Text: Alex Schulz, 28. September 2020

Tvii Son waren ein noch unbeschriebenes Blatt. Mit ihrem Debüt stellen sie ihren Sound nun zielsicher und kompromisslos in die Nische einer Nische. Im Industrial, einst in den Siebzigerjahren aus dem britischen Label Industrial Records hervorgegangen, und heute vor allem mit Rock- oder Metalacts assoziiert, haben so einige Genreverschmelzungen Platz gefunden. Tvii Son sind dort neuerdings mit einer Mischung aus Elektro, Dub, Noise und Ambient Pop beheimatet. Den drei Musikern aus Berlin und Kiew gelang es eine Club-Scheibe für düster-moderige Keller-Raves oder auch Bedroom-Ambient für besonders Hartgesottene zu erschaffen.

Es ist ein Album geworden, das unbedingt (und vor allem immer!) in voller Länge durchlaufen sollte, sofern man sich denn in der Lage und/oder Stimmung dafür befindet.
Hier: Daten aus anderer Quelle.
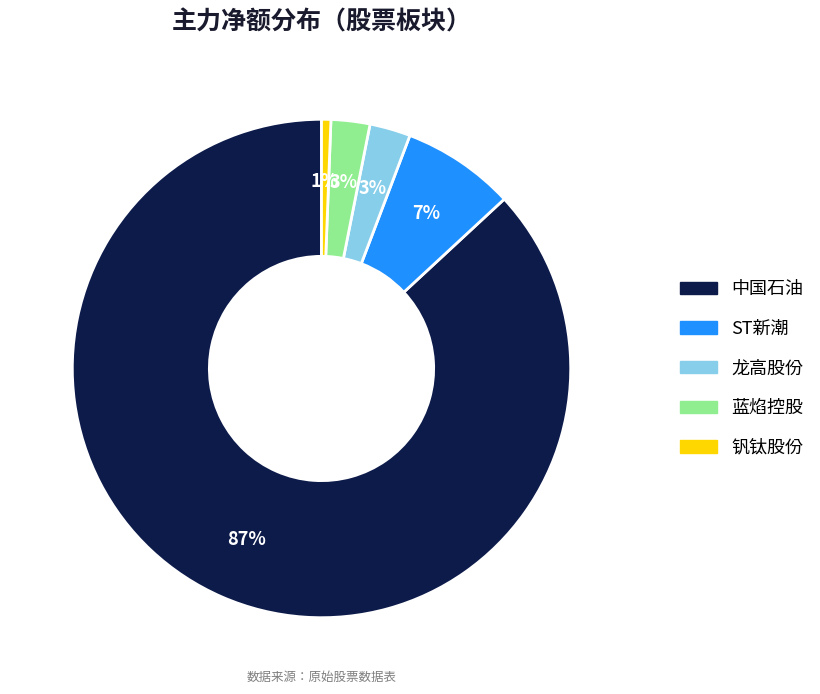

True or false: 蓝焰控股 accounts for 11% of the total.

False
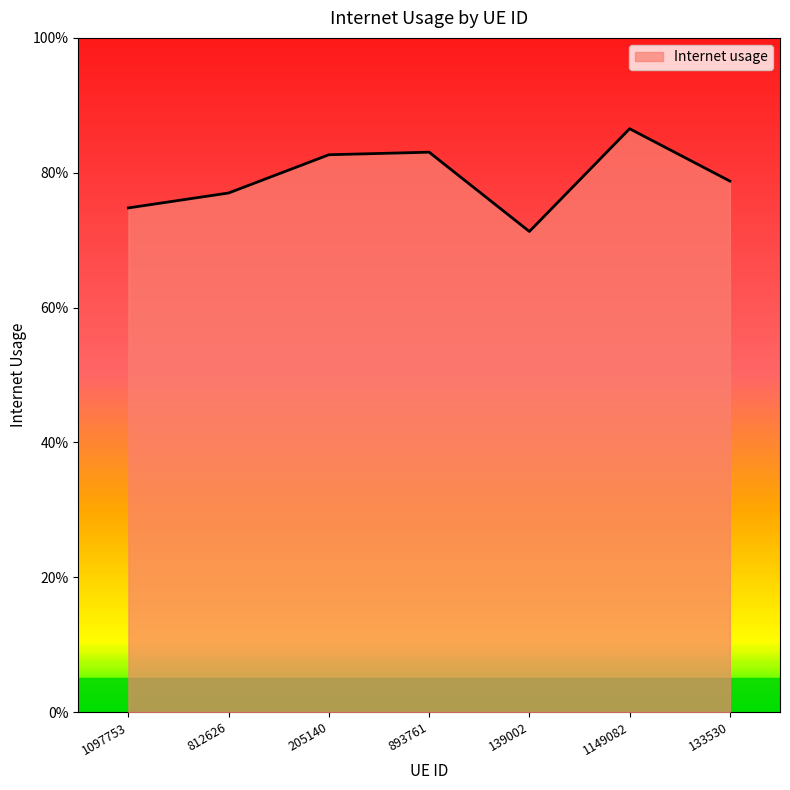

Is this an area chart (filled region under the line)?

Yes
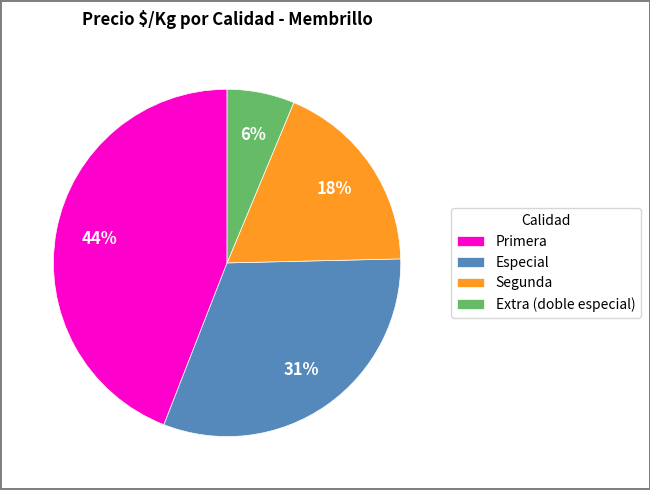

How many segments does this pie chart have?

4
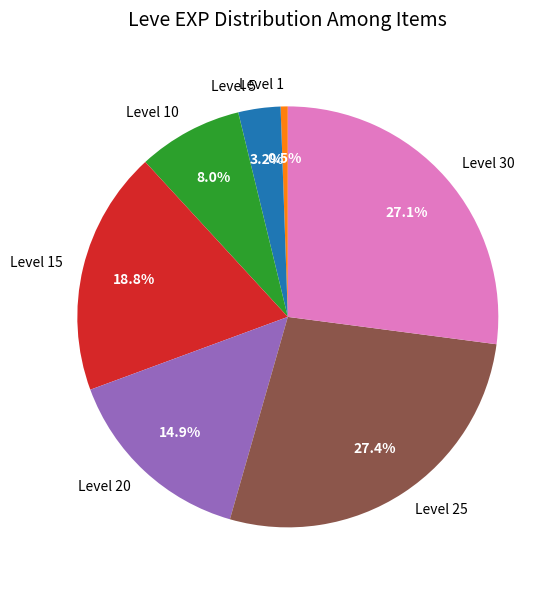

Which category has the smallest portion of the pie?

Level 1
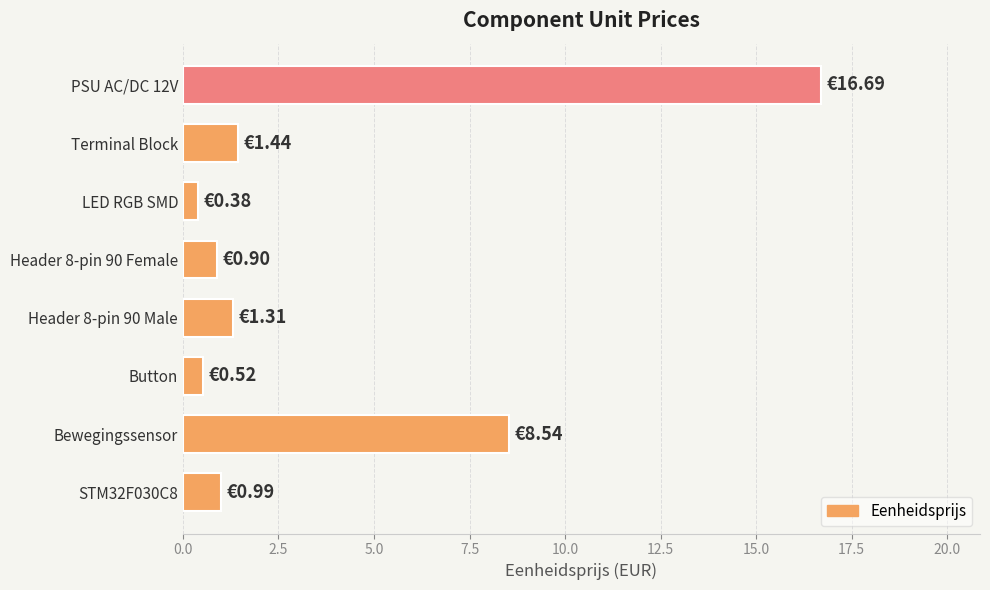

What is the average value?

3.8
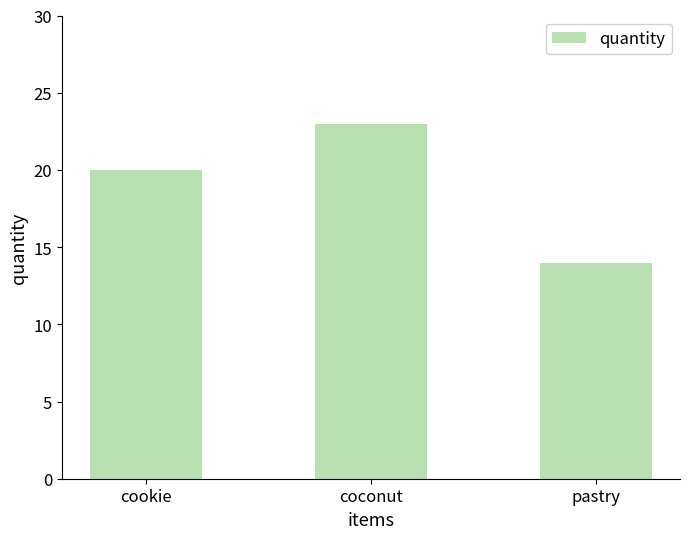

What is the sum of all values?

57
Das was Tvii Son hier mühelos schaffen, ist eine hypnotisierende Sogwirkung zu entfalten. Wenn man ihnen denn die Zeit gibt. Doch es ist zweifellos auch nicht erheiternd sich auf einer Wellenlänge mit dem Album zu befinden. Dissonant und dunkel kommt das Debüt daher: der Bass ist club-tauglich, die Höhen sollen aber, ganz nach Maßstäben des Industrial, auch wehtun. Roh und direkt wird da ins Mark gescheppert und geklirrt.

Circa die Hälfte der neun Tracks werden dafür mit der Stimme Lucy Zorias angereichert. Sie bringt einen Hauch Ambient Pop und somit eine distanzierte, dennoch wohltuende Menschlichkeit in das Klangbild. Nach der bereits angeteaserten Single „Out of Vogue“ mit dazugehörigem Video lässt Tvii Son nun ein Album folgen, dass mit jedem Track in die gleiche Kerbe schlägt. Einen Song herauszustellen ist bei dieser Scheibe ohnehin ein Frevel. Dieses Album lässt man durchlaufen oder man lässt es sein. Fakt ist zudem: Ein Gang in den Keller erleichtert den Zugang zu Tvii Son ungemein, versprochen! Ohne diesen hätte es für den Autor in diesem Fall vielleicht nicht gefunkt.